Many social events were held in the building:  Church and school entertainments, plays, and dances.  In 1916 a Grant County Agricultural Agent helped arrange a rural fair.  Quoting the Coulee City Dispatch:
"The Steamboat Rock Community Fair opened Friday with a large crowd in attendance.  All the forenoon teams and mounted horsemen came pouring in.  During the afternoon there were foot races, horse races, riding and bucking contests.  A motion picture man was present and gave a good program of pictures in the evening after which the young people danced.  Saturday was another clear sunny day and those who did not camp on the grounds came early.  Fruit and vegetable display was very good.  Even the children did credit to themselves in canning.  Nuts of several varieties were shown proving that they can be grown in the Grand Coulee.  The Steamboat Rock School took first prize in school displays, Lakeview School second.  County Superintendent Blackburn made a good speech in the interests of the schools."

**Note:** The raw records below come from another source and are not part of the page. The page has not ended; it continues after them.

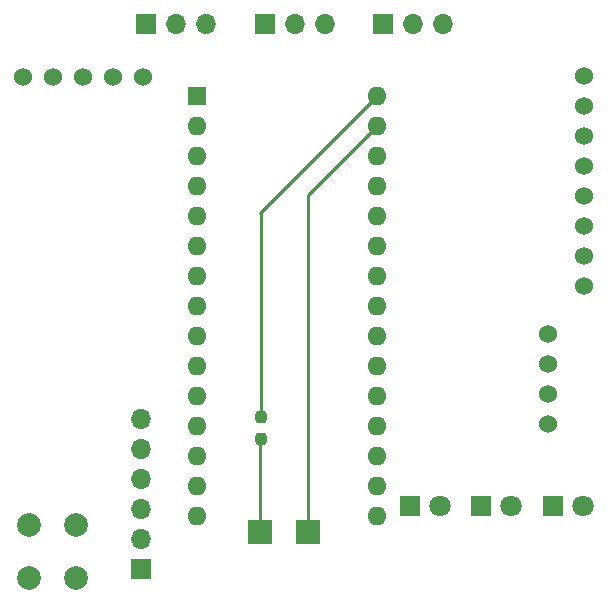
<source format=gbr>
%TF.GenerationSoftware,KiCad,Pcbnew,7.0.1*%
%TF.CreationDate,2023-04-03T23:21:57+02:00*%
%TF.ProjectId,_TS,6054532e-6b69-4636-9164-5f7063625858,rev?*%
%TF.SameCoordinates,Original*%
%TF.FileFunction,Copper,L2,Bot*%
%TF.FilePolarity,Positive*%
%FSLAX46Y46*%
G04 Gerber Fmt 4.6, Leading zero omitted, Abs format (unit mm)*
G04 Created by KiCad (PCBNEW 7.0.1) date 2023-04-03 23:21:57*
%MOMM*%
%LPD*%
G01*
G04 APERTURE LIST*
G04 Aperture macros list*
%AMRoundRect*
0 Rectangle with rounded corners*
0 $1 Rounding radius*
0 $2 $3 $4 $5 $6 $7 $8 $9 X,Y pos of 4 corners*
0 Add a 4 corners polygon primitive as box body*
4,1,4,$2,$3,$4,$5,$6,$7,$8,$9,$2,$3,0*
0 Add four circle primitives for the rounded corners*
1,1,$1+$1,$2,$3*
1,1,$1+$1,$4,$5*
1,1,$1+$1,$6,$7*
1,1,$1+$1,$8,$9*
0 Add four rect primitives between the rounded corners*
20,1,$1+$1,$2,$3,$4,$5,0*
20,1,$1+$1,$4,$5,$6,$7,0*
20,1,$1+$1,$6,$7,$8,$9,0*
20,1,$1+$1,$8,$9,$2,$3,0*%
G04 Aperture macros list end*
%TA.AperFunction,SMDPad,CuDef*%
%ADD10RoundRect,0.237500X0.237500X-0.250000X0.237500X0.250000X-0.237500X0.250000X-0.237500X-0.250000X0*%
%TD*%
%TA.AperFunction,SMDPad,CuDef*%
%ADD11R,2.000000X2.000000*%
%TD*%
%TA.AperFunction,ComponentPad*%
%ADD12C,2.000000*%
%TD*%
%TA.AperFunction,ComponentPad*%
%ADD13C,1.800000*%
%TD*%
%TA.AperFunction,ComponentPad*%
%ADD14R,1.800000X1.800000*%
%TD*%
%TA.AperFunction,ComponentPad*%
%ADD15C,1.524000*%
%TD*%
%TA.AperFunction,ComponentPad*%
%ADD16R,1.600000X1.600000*%
%TD*%
%TA.AperFunction,ComponentPad*%
%ADD17O,1.600000X1.600000*%
%TD*%
%TA.AperFunction,ComponentPad*%
%ADD18R,1.700000X1.700000*%
%TD*%
%TA.AperFunction,ComponentPad*%
%ADD19O,1.700000X1.700000*%
%TD*%
%TA.AperFunction,Conductor*%
%ADD20C,0.250000*%
%TD*%
G04 APERTURE END LIST*
D10*
%TO.P,R1,1*%
%TO.N,Net-(J1-Pin_1)*%
X123130000Y-100460000D03*
%TO.P,R1,2*%
%TO.N,Net-(A1-VIN)*%
X123130000Y-98635000D03*
%TD*%
D11*
%TO.P,J2,1,Pin_1*%
%TO.N,Net-(J2-Pin_1)*%
X127140000Y-108350000D03*
%TD*%
%TO.P,J1,1,Pin_1*%
%TO.N,Net-(J1-Pin_1)*%
X123090000Y-108350000D03*
%TD*%
D12*
%TO.P,U1,2*%
%TO.N,/D6*%
X107500000Y-112250000D03*
X103500000Y-112250000D03*
%TO.P,U1,1*%
%TO.N,/5V*%
X103500000Y-107750000D03*
X107500000Y-107750000D03*
%TD*%
D13*
%TO.P,D3,2,A*%
%TO.N,/D7*%
X150390000Y-106175000D03*
D14*
%TO.P,D3,1,K*%
%TO.N,Earth*%
X147850000Y-106175000D03*
%TD*%
D13*
%TO.P,D2,2,A*%
%TO.N,/D8*%
X144340000Y-106175000D03*
D14*
%TO.P,D2,1,K*%
%TO.N,Earth*%
X141800000Y-106175000D03*
%TD*%
D13*
%TO.P,D1,2,A*%
%TO.N,/D9*%
X138290000Y-106175000D03*
D14*
%TO.P,D1,1,K*%
%TO.N,Earth*%
X135750000Y-106175000D03*
%TD*%
D15*
%TO.P,U6,1,VCC*%
%TO.N,Net-(A1-3V3)*%
X113207000Y-69850000D03*
%TO.P,U6,2,GND*%
%TO.N,GNDREF*%
X110667000Y-69850000D03*
%TO.P,U6,3,RXD*%
%TO.N,/RX*%
X108127000Y-69850000D03*
%TO.P,U6,4,TXD*%
%TO.N,/TX*%
X105587000Y-69850000D03*
%TO.P,U6,5,SET*%
%TO.N,unconnected-(U6-SET-Pad5)*%
X103047000Y-69850000D03*
%TD*%
D16*
%TO.P,A1,1,D1/TX*%
%TO.N,/TX*%
X117697000Y-71484000D03*
D17*
%TO.P,A1,2,D0/RX*%
%TO.N,/RX*%
X117697000Y-74024000D03*
%TO.P,A1,3,~{RESET}*%
%TO.N,unconnected-(A1-~{RESET}-Pad3)*%
X117697000Y-76564000D03*
%TO.P,A1,4,GND*%
%TO.N,Earth*%
X117697000Y-79104000D03*
%TO.P,A1,5,D2*%
%TO.N,/D2*%
X117697000Y-81644000D03*
%TO.P,A1,6,D3*%
%TO.N,/D3*%
X117697000Y-84184000D03*
%TO.P,A1,7,D4*%
%TO.N,/D4*%
X117697000Y-86724000D03*
%TO.P,A1,8,D5*%
%TO.N,unconnected-(A1-D5-Pad8)*%
X117697000Y-89264000D03*
%TO.P,A1,9,D6*%
%TO.N,/D6*%
X117697000Y-91804000D03*
%TO.P,A1,10,D7*%
%TO.N,/D7*%
X117697000Y-94344000D03*
%TO.P,A1,11,D8*%
%TO.N,/D8*%
X117697000Y-96884000D03*
%TO.P,A1,12,D9*%
%TO.N,/D9*%
X117697000Y-99424000D03*
%TO.P,A1,13,D10*%
%TO.N,/D10*%
X117697000Y-101964000D03*
%TO.P,A1,14,D11*%
%TO.N,/D11*%
X117697000Y-104504000D03*
%TO.P,A1,15,D12*%
%TO.N,/D12*%
X117697000Y-107044000D03*
%TO.P,A1,16,D13*%
%TO.N,/D13*%
X132937000Y-107044000D03*
%TO.P,A1,17,3V3*%
%TO.N,Net-(A1-3V3)*%
X132937000Y-104504000D03*
%TO.P,A1,18,AREF*%
%TO.N,unconnected-(A1-AREF-Pad18)*%
X132937000Y-101964000D03*
%TO.P,A1,19,A0*%
%TO.N,unconnected-(A1-A0-Pad19)*%
X132937000Y-99424000D03*
%TO.P,A1,20,A1*%
%TO.N,unconnected-(A1-A1-Pad20)*%
X132937000Y-96884000D03*
%TO.P,A1,21,A2*%
%TO.N,unconnected-(A1-A2-Pad21)*%
X132937000Y-94344000D03*
%TO.P,A1,22,A3*%
%TO.N,unconnected-(A1-A3-Pad22)*%
X132937000Y-91804000D03*
%TO.P,A1,23,A4*%
%TO.N,Net-(A1-A4)*%
X132937000Y-89264000D03*
%TO.P,A1,24,A5*%
%TO.N,Net-(A1-A5)*%
X132937000Y-86724000D03*
%TO.P,A1,25,A6*%
%TO.N,unconnected-(A1-A6-Pad25)*%
X132937000Y-84184000D03*
%TO.P,A1,26,A7*%
%TO.N,unconnected-(A1-A7-Pad26)*%
X132937000Y-81644000D03*
%TO.P,A1,27,+5V*%
%TO.N,/5V*%
X132937000Y-79104000D03*
%TO.P,A1,28,~{RESET}*%
%TO.N,unconnected-(A1-~{RESET}-Pad28)*%
X132937000Y-76564000D03*
%TO.P,A1,29,GND*%
%TO.N,Net-(J2-Pin_1)*%
X132937000Y-74024000D03*
%TO.P,A1,30,VIN*%
%TO.N,Net-(A1-VIN)*%
X132937000Y-71484000D03*
%TD*%
D15*
%TO.P,U4,1,VCC*%
%TO.N,Net-(A1-3V3)*%
X150495000Y-87503000D03*
%TO.P,U4,2,GND*%
%TO.N,GNDREF*%
X150495000Y-84963000D03*
%TO.P,U4,3,SCL*%
%TO.N,Net-(A1-A4)*%
X150495000Y-82423000D03*
%TO.P,U4,4,SDA*%
%TO.N,Net-(A1-A5)*%
X150495000Y-79883000D03*
%TO.P,U4,5,XDA*%
%TO.N,unconnected-(U4-XDA-Pad5)*%
X150495000Y-77343000D03*
%TO.P,U4,6,XCL*%
%TO.N,unconnected-(U4-XCL-Pad6)*%
X150495000Y-74803000D03*
%TO.P,U4,7,ADD*%
%TO.N,unconnected-(U4-ADD-Pad7)*%
X150495000Y-72263000D03*
%TO.P,U4,8,INT*%
%TO.N,unconnected-(U4-INT-Pad8)*%
X150495000Y-69723000D03*
%TD*%
D18*
%TO.P,U3,1,vcc*%
%TO.N,/5V*%
X113000000Y-111540000D03*
D19*
%TO.P,U3,2,gnd*%
%TO.N,Earth*%
X113000000Y-109000000D03*
%TO.P,U3,3,mosi*%
%TO.N,/D11*%
X113000000Y-106460000D03*
%TO.P,U3,4,miso*%
%TO.N,/D12*%
X113000000Y-103920000D03*
%TO.P,U3,5,cs*%
%TO.N,/D10*%
X113000000Y-101380000D03*
%TO.P,U3,6,sck*%
%TO.N,/D13*%
X113000000Y-98840000D03*
%TD*%
D15*
%TO.P,U2,1,SDA*%
%TO.N,Net-(A1-A5)*%
X147447000Y-99187000D03*
%TO.P,U2,2,SCL*%
%TO.N,Net-(A1-A4)*%
X147447000Y-96647000D03*
%TO.P,U2,3,GND*%
%TO.N,GNDREF*%
X147447000Y-94107000D03*
%TO.P,U2,4,VIN*%
%TO.N,Net-(A1-3V3)*%
X147447000Y-91567000D03*
%TD*%
D18*
%TO.P,M3,1,PWM*%
%TO.N,/D3*%
X123475000Y-65375000D03*
D19*
%TO.P,M3,2,+*%
%TO.N,/5V*%
X126015000Y-65375000D03*
%TO.P,M3,3,-*%
%TO.N,Earth*%
X128555000Y-65375000D03*
%TD*%
D18*
%TO.P,M2,1,PWM*%
%TO.N,/D2*%
X113460000Y-65375000D03*
D19*
%TO.P,M2,2,+*%
%TO.N,/5V*%
X116000000Y-65375000D03*
%TO.P,M2,3,-*%
%TO.N,Earth*%
X118540000Y-65375000D03*
%TD*%
D18*
%TO.P,M1,1,PWM*%
%TO.N,/D4*%
X133475000Y-65375000D03*
D19*
%TO.P,M1,2,+*%
%TO.N,/5V*%
X136015000Y-65375000D03*
%TO.P,M1,3,-*%
%TO.N,Earth*%
X138555000Y-65375000D03*
%TD*%
D20*
%TO.N,Net-(A1-VIN)*%
X123130000Y-81291000D02*
X132937000Y-71484000D01*
X123130000Y-98635000D02*
X123130000Y-81291000D01*
%TO.N,Net-(J1-Pin_1)*%
X123090000Y-100500000D02*
X123130000Y-100460000D01*
X123090000Y-108350000D02*
X123090000Y-100500000D01*
%TO.N,Net-(A1-VIN)*%
X123090000Y-81331000D02*
X132937000Y-71484000D01*
%TO.N,Net-(J2-Pin_1)*%
X127140000Y-79821000D02*
X132937000Y-74024000D01*
X127140000Y-108350000D02*
X127140000Y-79821000D01*
%TD*%
M02*

</source>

To accommodate families of school children in 1934, Steamboat Rock School moved to the small town of Rimrock near the Hamton Ranch.  Mrs. Eunice Fisher of Waterville was the teacher here for about ten pupils.  (Mrs. Fisher was Mrs. John Heidt's sister.)  Some of the pupils were Billy Jean Lewis, jack and Dick Lewis, Virginia Kruk, George Dowling, an Brown boy and Moore children.  As construction of Grand Coulee Dam progressed, another move was made.  Districts were consolidated and the Steamboat Rock School building was moved to Electric City.  Here it served for school purposes for a few years.  In modernizing the school the old building was discarded.  it was bought by Earl Rose who remodeled it into apartments.  Rose occupies it at present where it is one block off main highway near Electric City Fire Station.